The Oregon Department of Justice (DOJ) has initiated a criminal investigation against the Police Chief and second-in-command of a small, four-man Oregon police department.

Stanfield is a small Eastern Oregon community of 2,040 people on the Washington border. The four-man police department also patrols neighboring Echo, population 700.

Bryon Zumwalt, 39, was hired as a Stanfield police officer on January 1, 1999. He promoted to lieutenant in 2002 and was named Police Chief on March 1, 2003. Zumwalt's second in command, Troy LaMonte "Monty" Toombs, 36, was hired as lieutenant on March 3, 2014, after working as an Idaho police officer.

Officer Daniel Poffenberger and, until recently, Officer Ryan McBride rounded out the Stanfield police force. In August 2015, however, Toombs placed McBride on leave after he showed up drunk to help an off-duty sheriff s deputy who had driven off the road, according to Poffenberger' s DOJ statement. McBride had been driven to the scene by someone else, said lawyer Sean Riddell.

McBride was then fired in late October 2015, and he filed a notice of intent to sue the Chief and City. He is alleging that he was fired in retaliation for reporting unethical and criminal conduct by Toombs. McBride claims that in August 2015, Toombs seized at least two marijuana plants during a criminal investigation but did not log the plants into evidence, and may have taken them for his own personal use, the notice claims.

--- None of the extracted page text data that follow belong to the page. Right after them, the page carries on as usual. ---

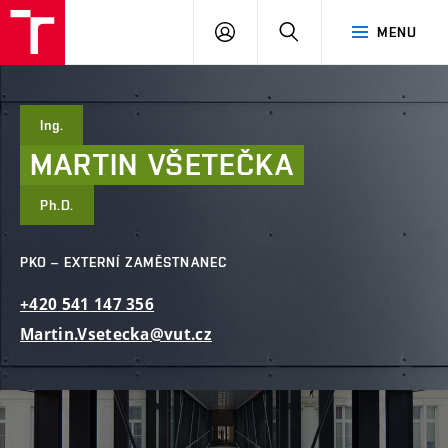
FAST
PŘIHLÁSIT
HLEDAT
MENU
VUT
SE
Brno
Ing.
MARTIN
VŠETEČKA
Ph.D.
PKO – EXTERNÍ ZAMĚSTNANEC
+420
541
147
356
Martin.Vsetecka@vut.cz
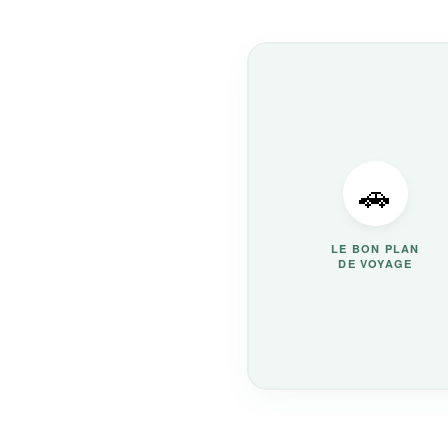
🚗
LE BON PLAN
DE VOYAGE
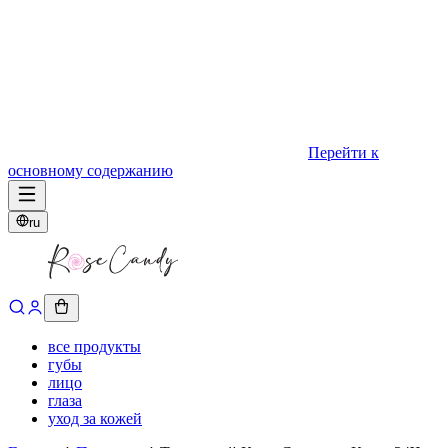
Перейти к
основному содержанию
ru
все продукты
губы
лицо
глаза
уход за кожей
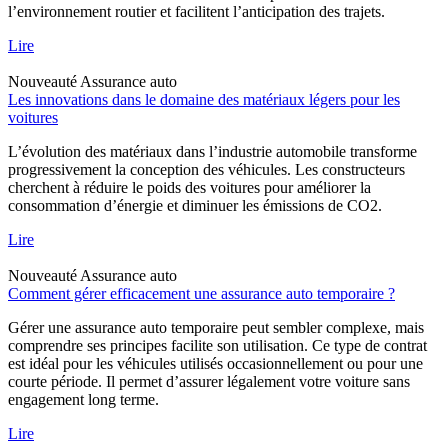
l’environnement routier et facilitent l’anticipation des trajets.
Lire
Nouveauté
Assurance auto
Les innovations dans le domaine des matériaux légers pour les
voitures
L’évolution des matériaux dans l’industrie automobile transforme
progressivement la conception des véhicules. Les constructeurs
cherchent à réduire le poids des voitures pour améliorer la
consommation d’énergie et diminuer les émissions de CO2.
Lire
Nouveauté
Assurance auto
Comment gérer efficacement une assurance auto temporaire ?
Gérer une assurance auto temporaire peut sembler complexe, mais
comprendre ses principes facilite son utilisation. Ce type de contrat
est idéal pour les véhicules utilisés occasionnellement ou pour une
courte période. Il permet d’assurer légalement votre voiture sans
engagement long terme.
Lire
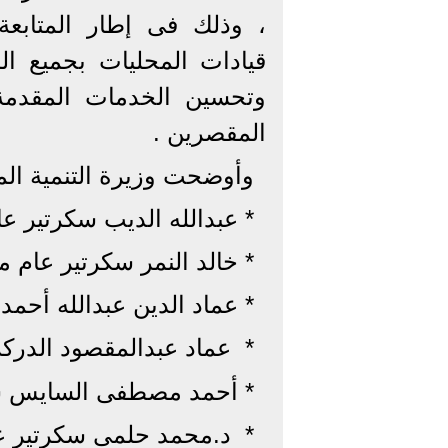
، وذلك فى إطار المتابعة 
قيادات المحليات بجميع 
وتحسين الخدمات المقدمة 
المقصرين .
وأوضحت وزيرة التنمية الم
* عبدالله الديب سكرتير عا
* ⁠خالد النمر سكرتير عام 
* ⁠عماد الدين عبدالله أحم
* ⁠ عماد عبدالمقصود الدر
* ⁠أحمد مصطفى السايس س
* ⁠ د.محمد حلمى سكرتير 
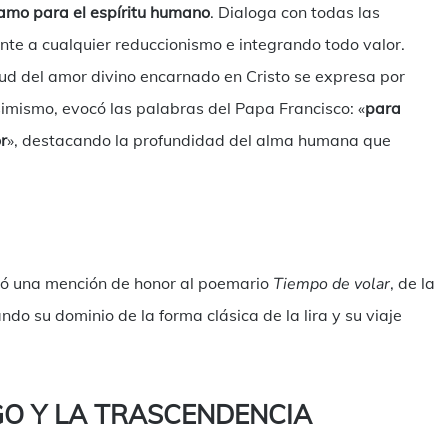
amo para el espíritu humano
. Dialoga con todas las
ente a cualquier reduccionismo e integrando todo valor.
tud del amor divino encarnado en Cristo se expresa por
simismo, evocó las palabras del Papa Francisco: «
para
r
», destacando la profundidad del alma humana que
orgó una mención de honor al poemario
Tiempo de volar
, de la
ndo su dominio de la forma clásica de la lira y su viaje
GO Y LA TRASCENDENCIA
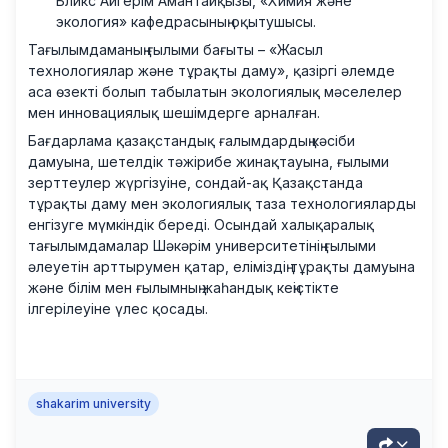
Бликс Айгерім Амантайқызы, «Химия және
экология» кафедрасының оқытушысы.
Тағылымдаманың ғылыми бағыты – «Жасыл
технологиялар және тұрақты даму», қазіргі әлемде
аса өзекті болып табылатын экологиялық мәселелер
мен инновациялық шешімдерге арналған.
Бағдарлама қазақстандық ғалымдардың кәсіби
дамуына, шетелдік тәжірибе жинақтауына, ғылыми
зерттеулер жүргізуіне, сондай-ақ Қазақстанда
тұрақты даму мен экологиялық таза технологияларды
енгізуге мүмкіндік береді. Осындай халықаралық
тағылымдамалар Шәкәрім университетінің ғылыми
әлеуетін арттырумен қатар, еліміздің тұрақты дамуына
және білім мен ғылымның жаһандық кеңістікте
ілгерілеуіне үлес қосады.
shakarim university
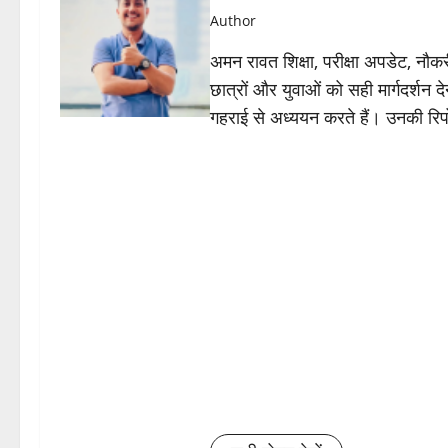
Author
अमन रावत शिक्षा, परीक्षा अपडेट, नौकर
छात्रों और युवाओं को सही मार्गदर्शन द
गहराई से अध्ययन करते हैं। उनकी रिपोर्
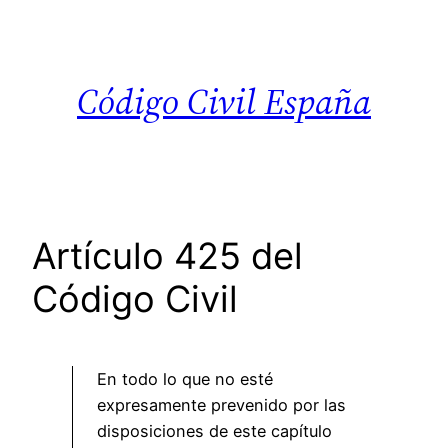
Saltar
al
contenido
Código Civil España
Artículo 425 del
Código Civil
En todo lo que no esté
expresamente prevenido por las
disposiciones de este capítulo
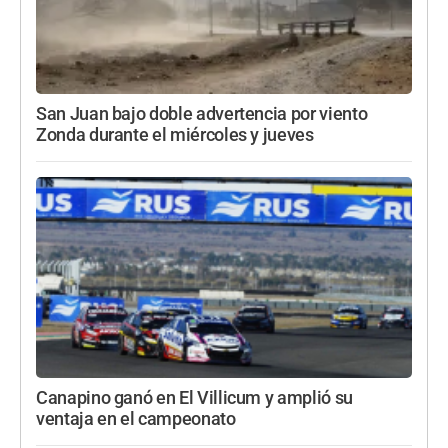
San Juan bajo doble advertencia por viento
Zonda durante el miércoles y jueves
Canapino ganó en El Villicum y amplió su
ventaja en el campeonato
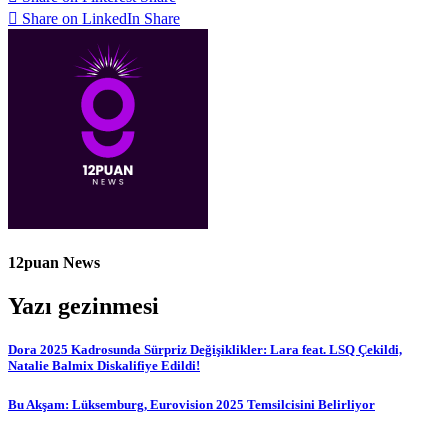
Share on LinkedIn
Share
12puan News
Yazı gezinmesi
Dora 2025 Kadrosunda Sürpriz Değişiklikler: Lara feat. LSQ Çekildi,
Natalie Balmix Diskalifiye Edildi!
Bu Akşam: Lüksemburg, Eurovision 2025 Temsilcisini Belirliyor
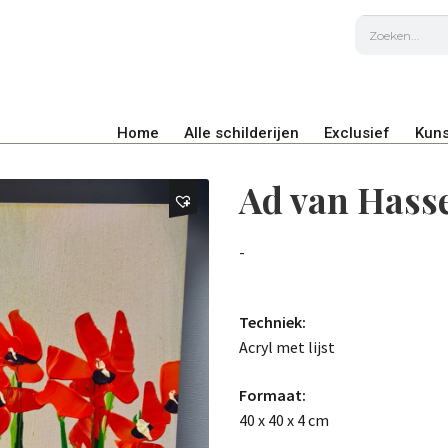
Home
Alle schilderijen
Exclusief
Kuns
Ad van Hass
-
Techniek:
Acryl met lijst
Formaat:
40 x 40 x 4 cm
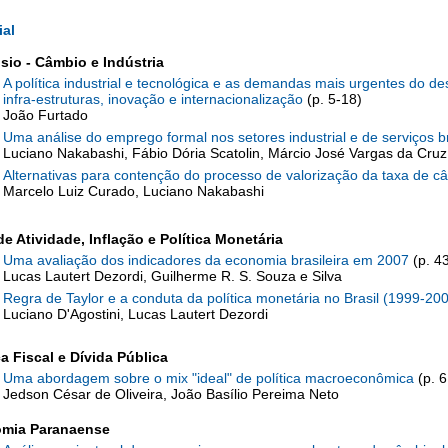
ial
sio
- Câmbio e Indústria
A política industrial e tecnológica e as demandas mais urgentes do des
infra-estruturas, inovação e internacionalização
(p. 5-18)
João Furtado
Uma análise do emprego formal nos setores industrial e de serviços br
Luciano Nakabashi, Fábio Dória Scatolin, Márcio José Vargas da Cruz,
Alternativas para contenção do processo de valorização da taxa de câ
Marcelo Luiz Curado, Luciano Nakabashi
de Atividade, Inflação e Política Monetária
Uma avaliação dos indicadores da economia brasileira em 2007
(p. 4
Lucas Lautert Dezordi, Guilherme R. S. Souza e Silva
Regra de Taylor e a conduta da política monetária no Brasil (1999-200
Luciano D'Agostini, Lucas Lautert Dezordi
ca Fiscal e Dívida Pública
Uma abordagem sobre o mix "ideal" de política macroeconômica
(p. 6
Jedson César de Oliveira, João Basílio Pereima Neto
mia Paranaense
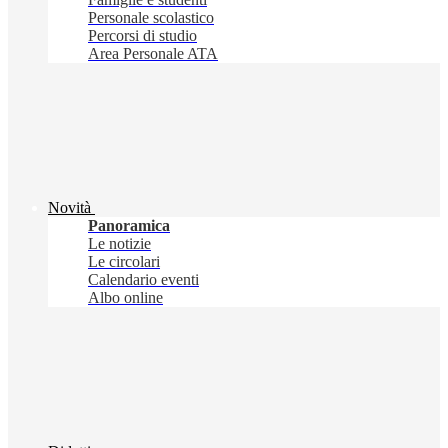
Personale scolastico
Percorsi di studio
Area Personale ATA
Novità
Panoramica
Le notizie
Le circolari
Calendario eventi
Albo online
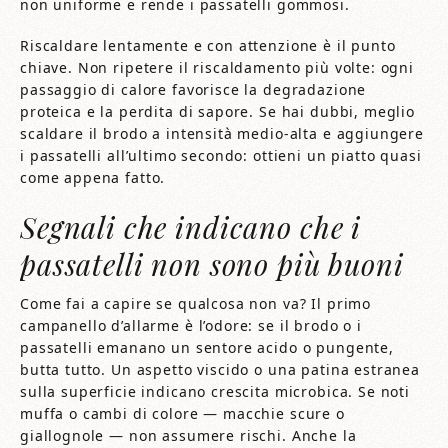
non uniforme e rende i passatelli gommosi.
Riscaldare lentamente e con attenzione è il punto
chiave. Non ripetere il riscaldamento più volte: ogni
passaggio di calore favorisce la degradazione
proteica e la perdita di sapore. Se hai dubbi, meglio
scaldare il brodo a intensità medio-alta e aggiungere
i passatelli all’ultimo secondo: ottieni un piatto quasi
come appena fatto.
Segnali che indicano che i
passatelli non sono più buoni
Come fai a capire se qualcosa non va? Il primo
campanello d’allarme è l’odore: se il brodo o i
passatelli emanano un sentore acido o pungente,
butta tutto. Un aspetto viscido o una patina estranea
sulla superficie indicano crescita microbica. Se noti
muffa o cambi di colore — macchie scure o
giallognole — non assumere rischi. Anche la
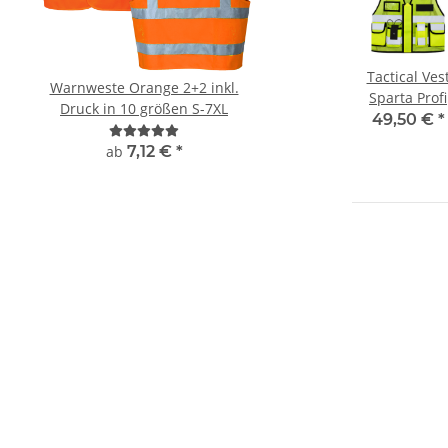
Tactical Ves
Warnweste Orange 2+2 inkl.
YOKO Executive War
Sparta Profi
Druck in 10 größen S-7XL
Paramedic Grün mit 
Einsatz West
49,50 €
*
Taschen und Reißver
Mesh Stoff
ab
7,12 €
*
8,49 € -
9,99 
atmungsati
gelb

McBride also alerted Zumwalt that Toombs had approached married couples in the Stanfield and Echo area, soliciting them to engage in sex acts with him and his wife, according to the notice. Rather than investigate the allegations, the Chief terminated McBride.

In another incident, Toombs was drinking at home and repeatedly called Poffenberger complaining of noise at his neighbor's house, according to Poffenberger's DOJ statement.

Toombs demanded that Poffenberger make an arrest even though he did not have grounds to do so.

During a 2015 burn ban, Poffenberger was called to a house in Echo on a report of a fire burning in the front yard. It was Toombs' home and he was sitting next to the fire. He refused to put out the fire even after learning of the ban, according to Poffenberger.

Among other allegations, Poffenberger also reported that Toombs illegally arrested a truck driver for indecent exposure and searched his truck after he stopped on the side of the road to relieve himself. A state police trooper determined that Toombs did not have probable cause for arrest or search, Poffenberger claimed.

DOJ is also investigating accusations that Zumwalt seized a revolver from a motorist but failed to log it into evidence in connection with the stop, and that he failed to investigate complaints about Toombs made by McBride and Poffenberger.

On November 19, 2015, Stanfield City Manager W. Blair Larsen told reporters that Zumwalt and Toombs were still working because he was not aware of any criminal wrongdoing. By the end of the day, however, both men had been placed on paid administrative leave. Larsen refused to say why. "We're doing the best we can to address everybody's rights," Larsen   said.

The move left Poffenberger as the last man standing in the Stanfield police department.

The city has requested additional patrols from the Umatilla County Sheriff s Office and Hermiston Police Department.

Zumwalt and Toombs did not return calls for comment. DOJ Spokeswoman Kristina Edmunson also declined to comment on the pending  criminal  investigation.

"It'll all come out eventually," said Stanfield City Council Member Jack Huxoll. We will be sure to let you know when it does.